O Ricaço Distraído
Existiu um homem devoto que chegou ao Céu e, sendo recebido por um Anjo do
Senhor, implorou, enlevado:
— Mensageiro Divino, que devo fazer para vir morar, em definitivo, ao lado
de Jesus?
— Faze o bem — informou o Anjo — e volta mais tarde.
— Posso rogar-te recursos para semelhante missão?
— Pede o que desejas.
— Quero dinheiro, muito dinheiro, para socorrer o meu próximo.
O emissário estranhou o pedido e considerou:
— Nem sempre o ouro é o auxiliar mais eficiente para isso.
— Penso, contudo, meu santo amigo, que, sem ouro, é muito difícil praticar a
caridade.
— E não temes as tentações do caminho?
— Não.
— Terás o que almejas — afirmou o mensageiro —, mas não te esqueças de que o
tesouro de cada homem permanece onde tem o coração, porque toda alma reside
onde coloca o pensamento. Tuas possibilidades materiais serão multiplicadas.
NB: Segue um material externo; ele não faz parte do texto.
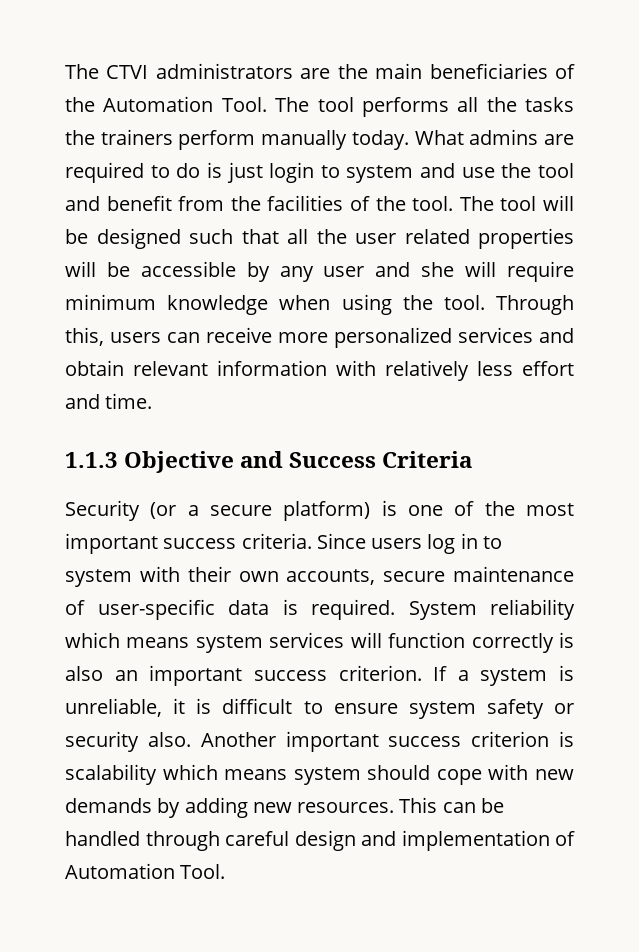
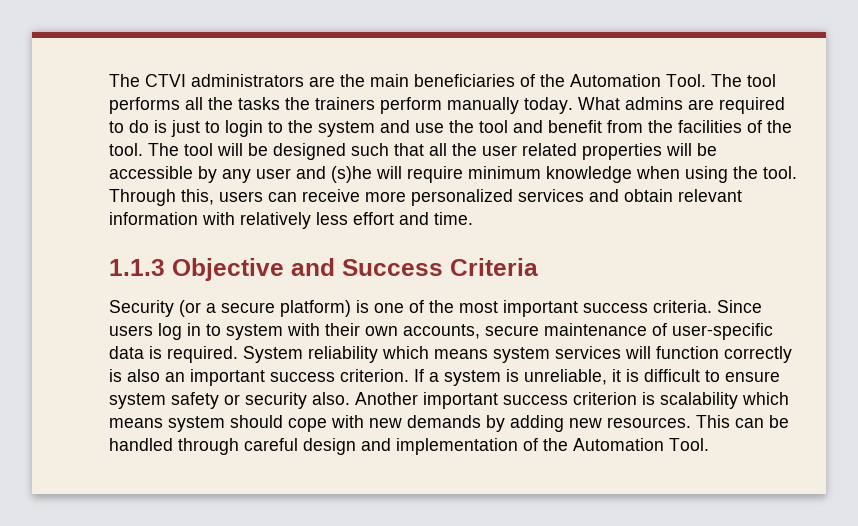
(263, 172) none -> [205,121,220,133] to
(340, 171) none -> [288,120,313,133] the
[421,262,455,277] she -> [331,166,372,183] (s)he
(575, 838) none -> [543,438,568,451] the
No entanto, não olvides que as dádivas divinas, quando retidas
despropositadamente pelo homem, sem qualquer proveito para os semelhantes,
transformam-no em prisioneiro delas. A lei determina sejamos escravos dos
excessos a que nos entregarmos.
Prometeu o homem exercer a caridade, servir extensamente e retornou ao
mundo.
Os Anjos da Prosperidade começaram, então, a ajudá-lo.
Multiplicaram-lhe, de início, as peças de roupa e os pratos de alimentação;
todavia, o devoto já remediado suplicou mais roupas e mais alimentos.
Deram-lhe casa e haveres. Longe, contudo, de praticar o bem, considerava
sempre escassos os dons que possuia e rogou mais casas e mais haveres.
Trouxeram-lhe rebanhos e chácaras, mas o interessado em subir ao paraíso
pela senda da caridade, temendo agora a miséria, implorou mais rebanhos e
mais chácaras. Não cedia um quarto, nem dava uma sopa a ninguém,
declarando-se sem recursos para auxiliar os necessitados e esperava sempre
mais, a fim de distribuir algum pão com eles. No entanto, quanto mais o Céu
lhe dava, mais exigia do Céu.
De espontâneo e alegre que era, passou a ser desconfiado, carrancudo e
arredio.
Receando amigos e inimigos, escondia grandes somas em caixa forte, e quando
envelheceu, de todo, veio a morte, separando-o da imensa fortuna.
Com surpresa, acordou em espírito, deitado no cofre grande.
Objetos preciosos, pedaços de ouro e prata e vastas pilhas de cédulas usadas
serviam-lhe de leito. Tinha fome e sede, mas não podia servir-se das moedas;
queria a liberdade, porém, as notas de banco pareciam agarrá-lo, à maneira
do visco retentor de pássaro cativo.
— Santo Anjo! — gritou, em pranto —vem! Ajuda-me a partir, em direção à Casa
Celestial!...
O mensageiro dignou-se baixar até ele e, reparando-lhe o sofrimento,
exclamou:
— É muito tarde para súplicas! Estás sufocado pela corrente de facilidades
materiais que o Senhor te confiou, porque a fizeste rolar tão somente em
torno de ti, sem qualquer benefício para os irmãos de luta e experiência...
— E que devo fazer — implorou o infeliz —para retomar a paz e ganhar o
paraíso?
O Anjo pensou, pensou... e respondeu:
- Espalha com proveito as moedas que ajuntaste inutilmente, desfaze-te da
terra vasta que retiveste em vão, entrega à circulação do bem todos os
valores que recebeste do Tesouro Divino e que amontoaste em derredor de teus
pós, atendendo ao egoísmo, à vaidade, à avareza e à ambição destrutiva e,
depois disso, vem a mim para retomarmos o entendimento efetuado há sessenta
anos...
Reconhecendo, porém, o homem que já não dispunha de um corpo de carne para
semelhante serviço, começou a gritar e blasfemar, como se o inferno
estivesse morando em sua própria consciência.